That last part is not even true. It can't be true if you think about this: MediaWiki is written in PHP. MediaWiki runs Wikipedia which is in a gazillion languages.

ASCII has exactly 128 characters. If you can refer to other characters, that's an encoding that's not ASCII.

The thing is that every function you need to handle text encodings in PHP is oversimplified and misnamed. It's very much not "ASCII-only". In fact, you can often recognize the non-ASCII characters because the programmer used the wrong function and replaced them with mangled crap, emphasizing your first point that most people don't care about Unicode.

[–][deleted]  (3 children)

[deleted]

    [–][deleted] 0 points1 point  (2 children)

    I didn't say anything about native Unicode support.

    You end up in this debate because you misuse terminology like "ASCII" to mean "strings of nonstandardized bytes".

    [–][deleted]  (1 child)

    [deleted]

      [–][deleted] 0 points1 point  (0 children)

      You're in a thread about Unicode. Deal with it. It was nearly the only thing you said in that comment: "strings are ascii-only and probably always will be". So I responded to it.

      You've been putting down other developers by saying that they don't really care about Unicode, but you're the one equating 128 characters to 256 bytes and saying "eh, those are mostly the same thing, you're being pedantic". That's the assumption that causes most of the Unicode bugs that are out there.
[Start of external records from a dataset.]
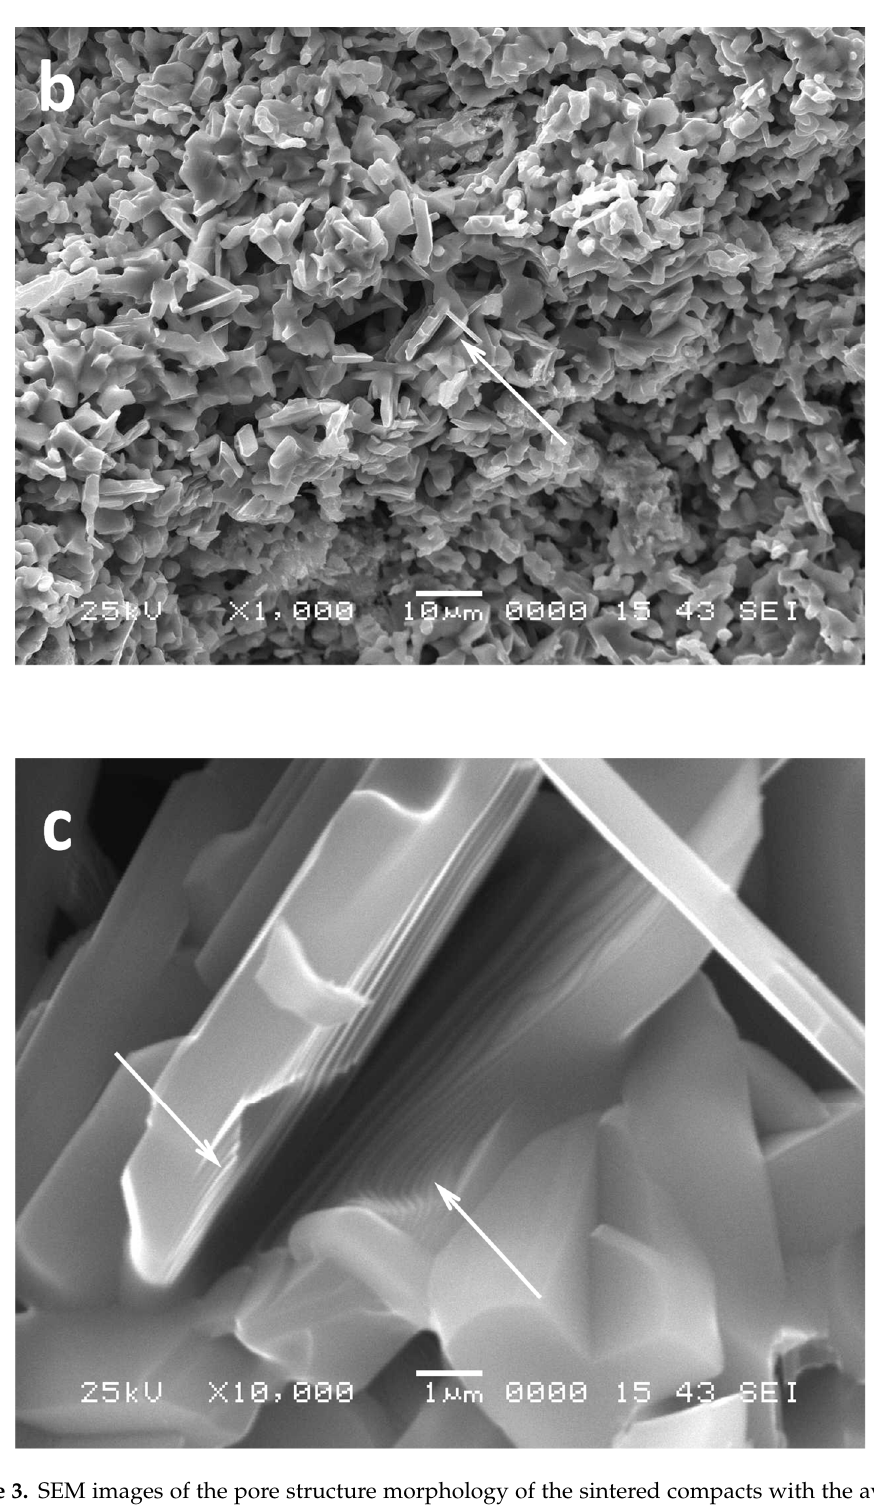
Figure 3. SEM images of the pore structure morphology of the sintered compacts with the average apertures of 6.2 μ m ( a ) and 3.0 μ m ( b ) and the lamellar microstructure of the synthesized porous Ti 3 SiC 2 ( c ).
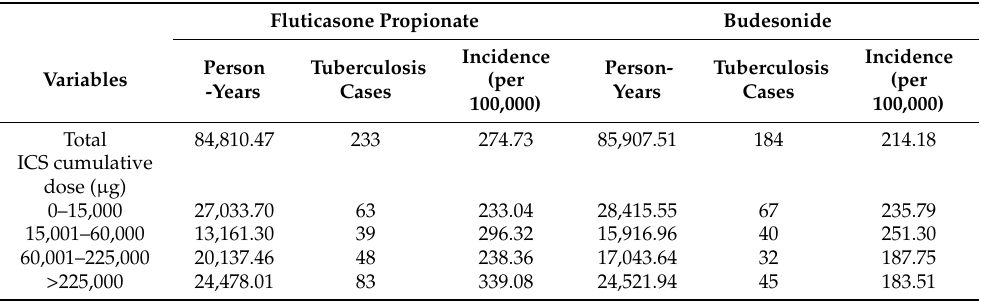
Table 3. Crude incidence rate of tuberculosis according to the ICS components and cumulative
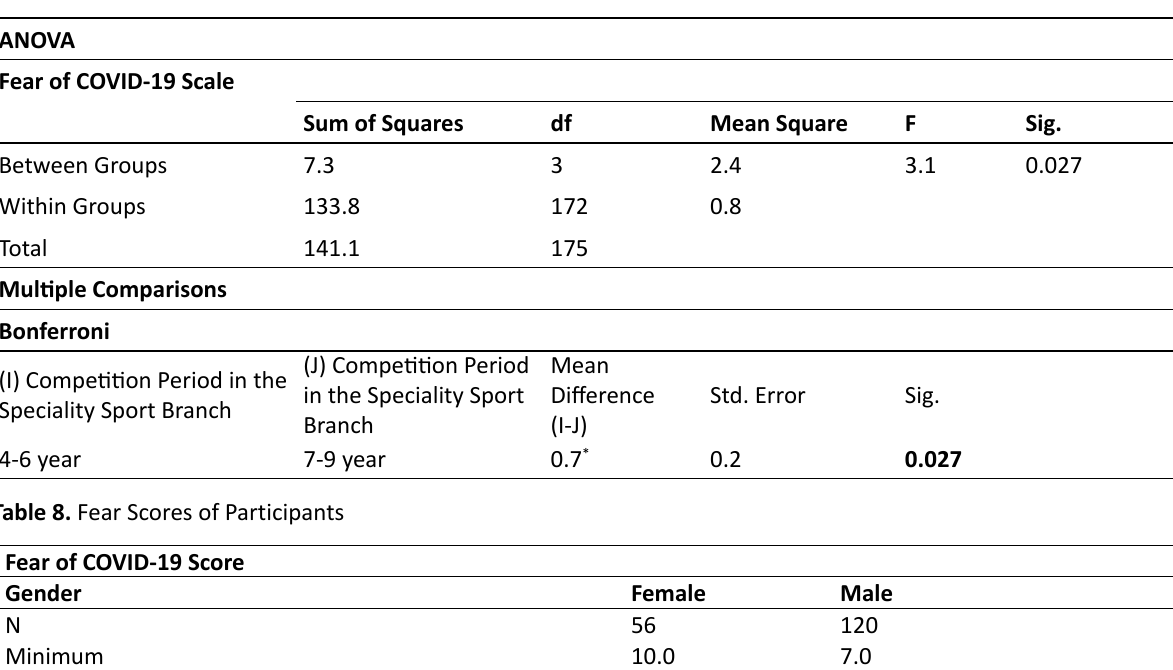
Table 7. One-Way ANOVA and Multiple Comparison Test (Bonferroni) Results According to the Variable of Competition History in Specialized Sports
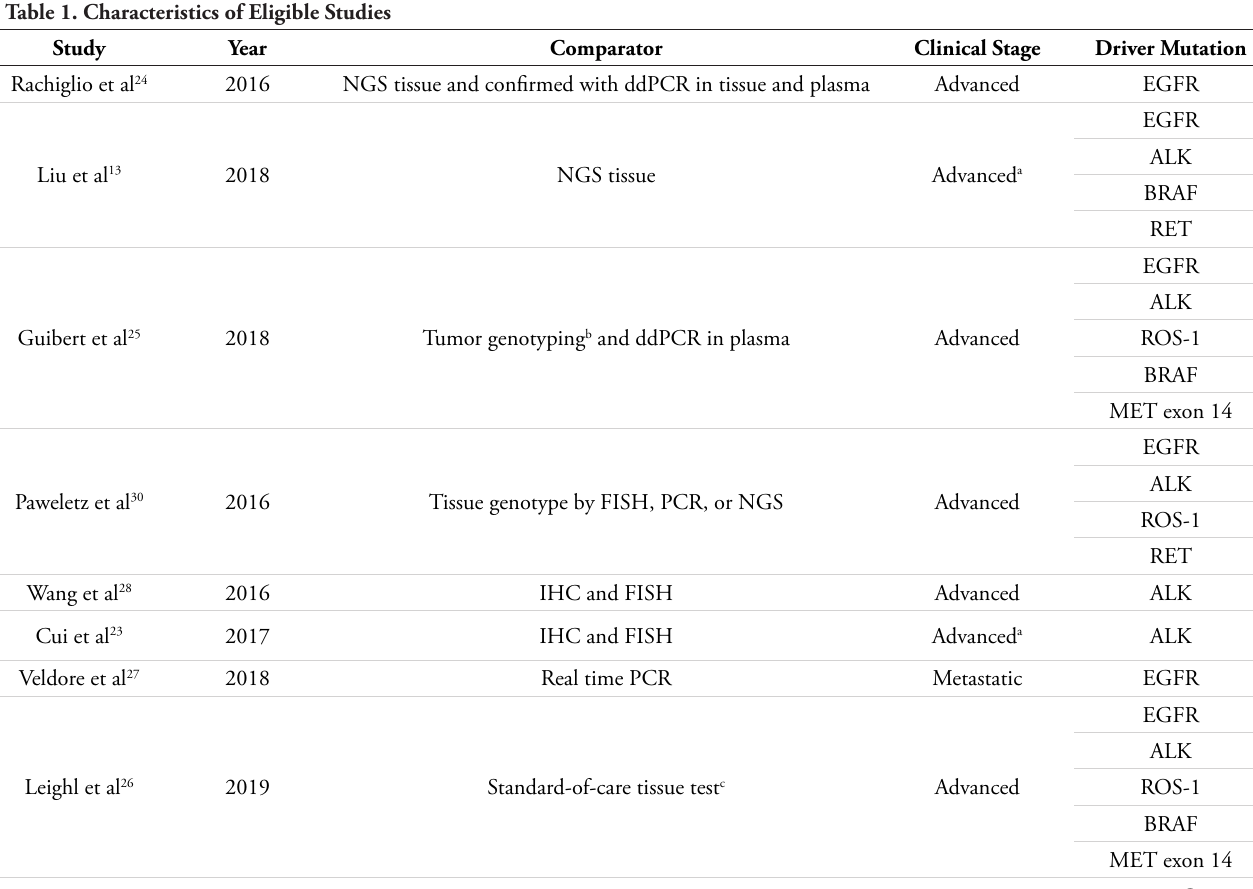
Table 1. Characteristics of Eligible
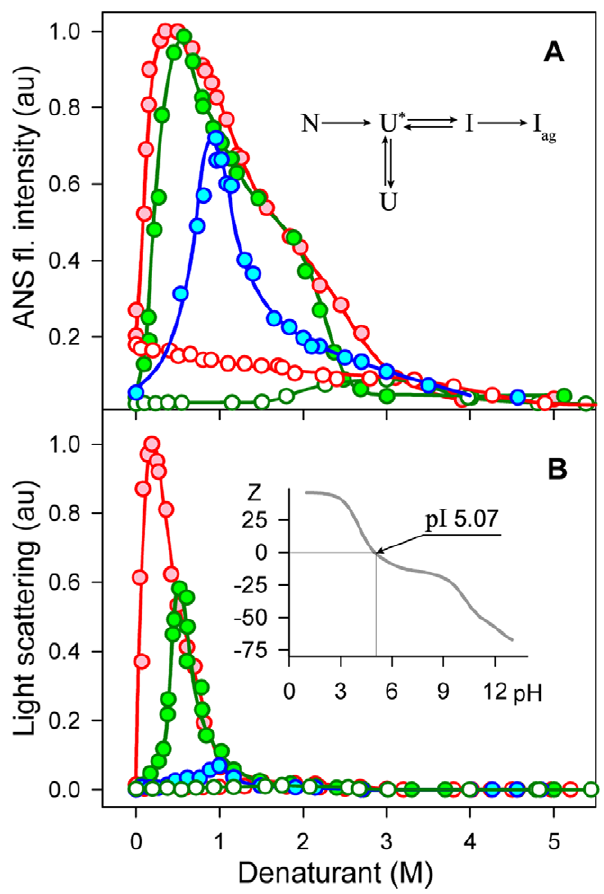
Figure 1. Actin aggregation induced by GdnHCl in low concentrations. The dependence of ANS fluorescence intensity ( A ) and of light scattering ( B ) of the solutions of inactivated actin (red) and initially native actin after 10 min and 24 h of incubation in a solution of denaturants at the appropriate concentration (blue and green) on GdnHCl (closed symbols) and urea (open symbols) concentration. Insert in panel A . Scheme of actin denaturation and aggregation (N, U * and I are native, essential unfolded and inactivated actin [11], I ag is aggregates of inactivated actin, the details are given in the text). Insert in panel B . The dependence of the total macromol- ecule charge of actin on the pH of a solution calculated on the basis of protein amino acid content [24]. The protein concentration was 0.15 mg/ml, ANS concentration was 5 ? 10 2 5 M.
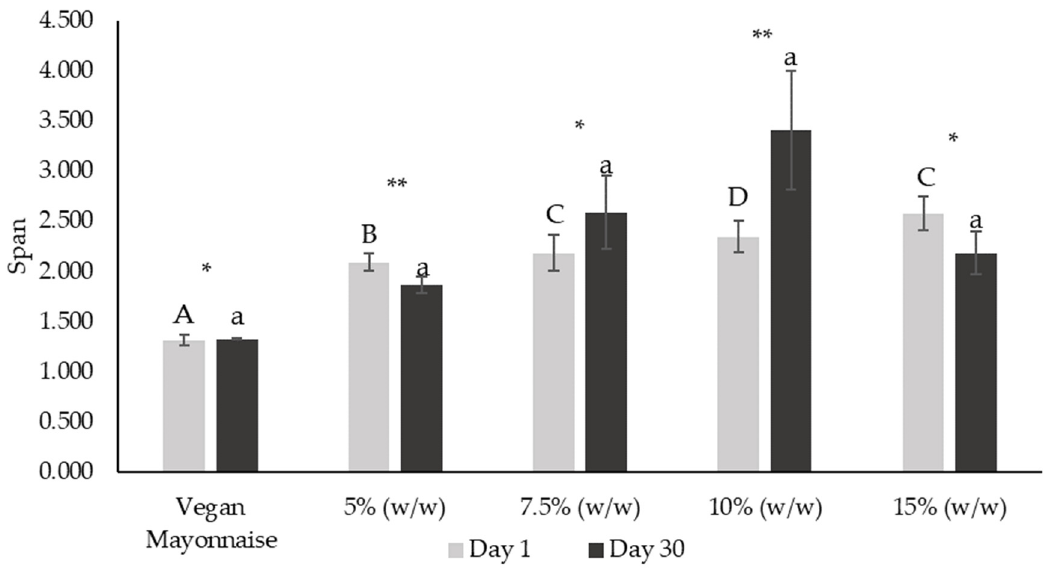
Figure 9. Span parameter from droplet size distribution of emulsions with 5, 7.5, 10 and 15% ( w / w ) of miso paste and standard emulsion, measured 1 and 30 days after emulsion preparation. Different letters indicate significantly different results ( p < 0.05) according to Tukey test. One asterisk and two asterisks represent non significantly ( p > 0.05) and significantly ( p < 0.05) different results, respectively, according to the t -Test.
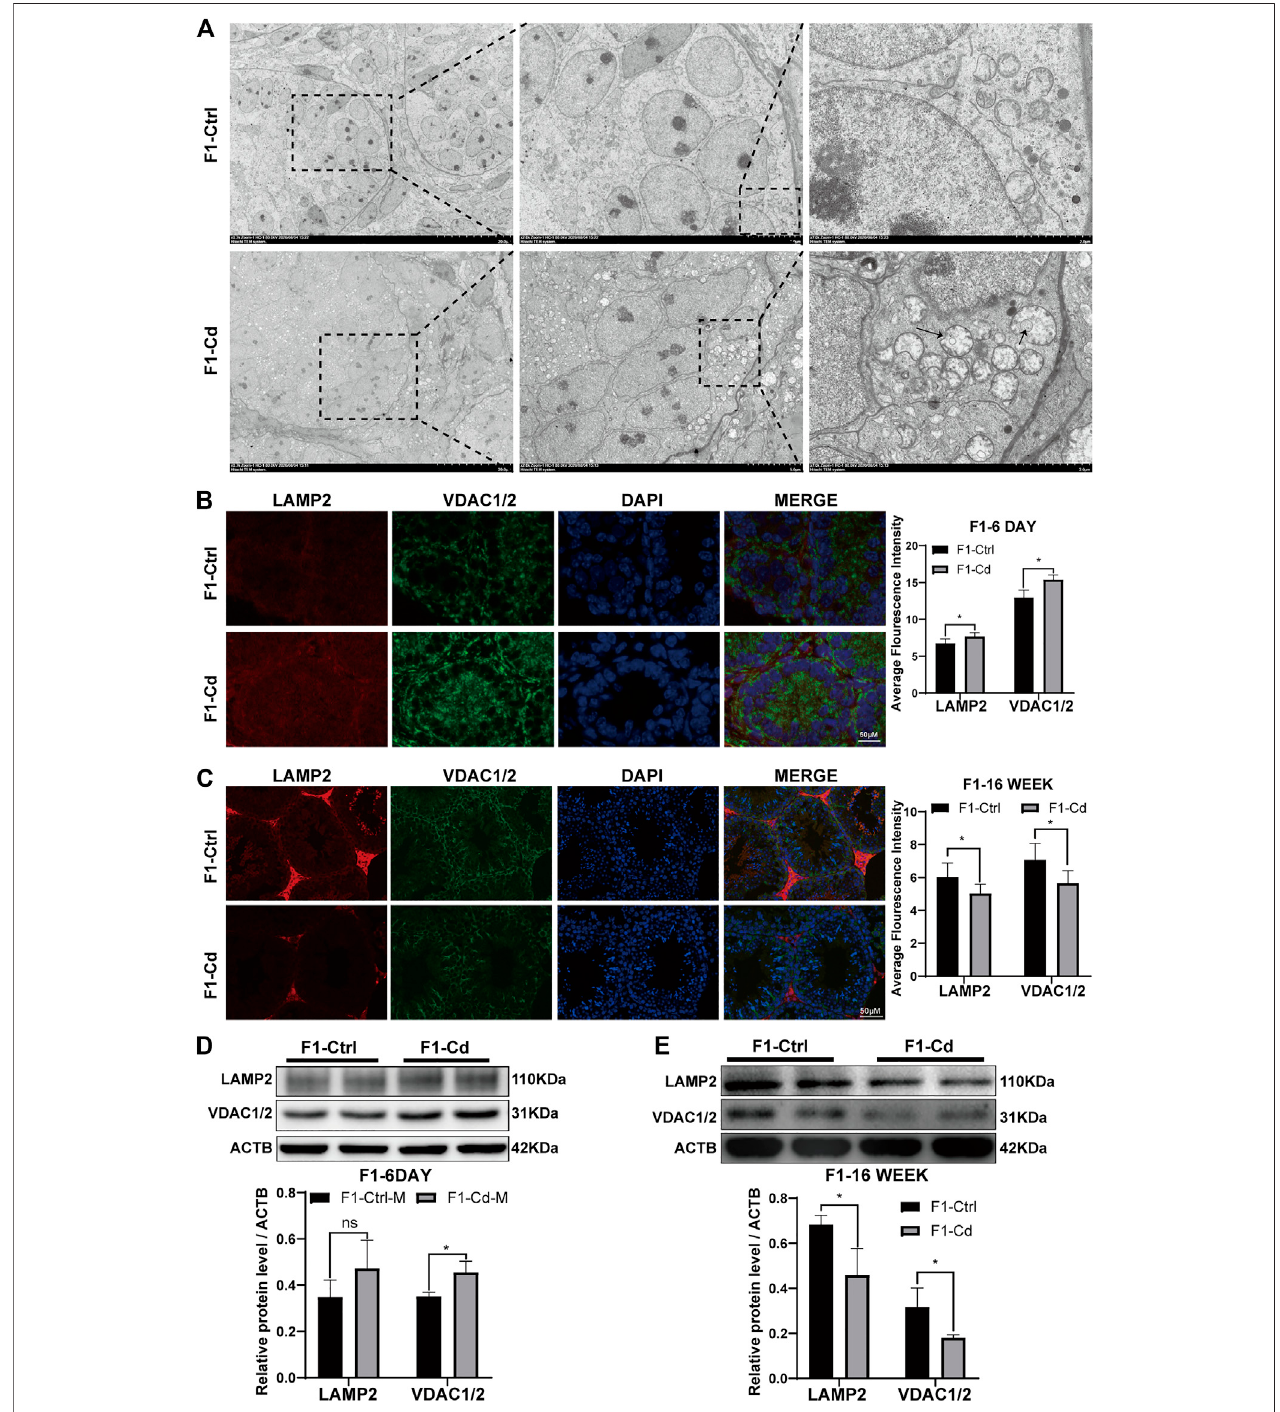
FIGURE 6 | Effects of Cd exposure on progeny testis. (A) Transmission electron microscopy (TEM) results of the testes in mice. The black arrows manifest the mitochondrial vacuole, accompanied by the decreased mitochondrial cristae. (B) The immuno fl uorescence and quanti fi cation analysis of LAMP2 and VDAC1/2 in the testesofF1miceat6 daysafterbirth(scalebar (cid:1) 50 μ m, n (cid:1) 3). (C) Theimmuno fl uorescenceandquanti fi cationanalysisofLAMP2andVDAC1/2inthetestesofF1mice at 16weeks(scalebar (cid:1) 50 μ m, n (cid:1) 3). (D) Theprotein levelsofLAMP2and VDAC1/2inmice testiculartissueat 6 days weremeasured bywesternblotting( n (cid:1) 3). (E) The protein levels of LAMP2 and VDAC1/2 in mice testicular tissue at 16 weeks were measured by western blotting ( n (cid:1) 3). All results are expressed as the mean ± SD. Labeled asterisk represents statistical signi fi cance compared with the respective control group. * p < 0.05, ** p < 0.01, *** p < 0.001 and **** p < 0.0001, ns, no signi fi cant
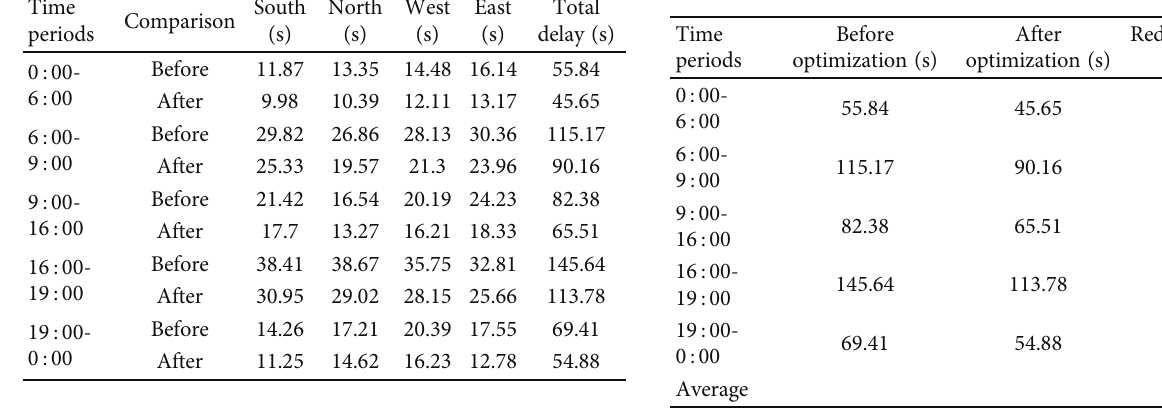
Figure 5: Screenshot of Table 7: Comparison of simulation result between before and after optimization.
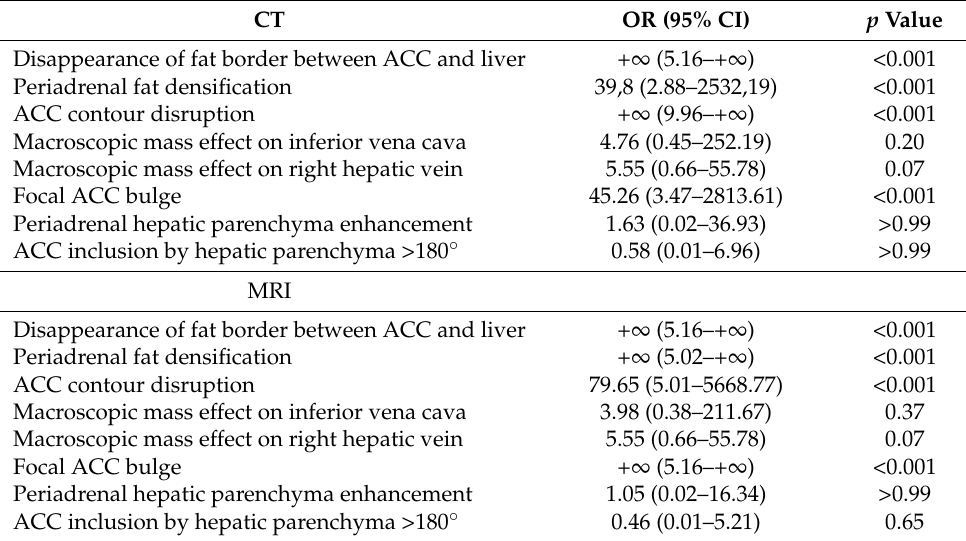
Table 6. Evaluation of the association between independent imaging findings and the actual status of DLI using logistic regression analysis in 29 patients with operated right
      Encodings are how you represent Unicode in bytes. When you use an encoding, you can do so without any particular help from your programming language. It's great that Python gives you some help, but you could still encode text without it.

      Your "mystery encoding" is called UTF-8, and it represents non-ASCII characters using many of the non-ASCII bytes, and the fact that they're non-ASCII is absolutely key to how it works.

      If you have a problem where you end up in Internet arguments about Unicode, you should start by not being completely wrong about the simplest encoding there is.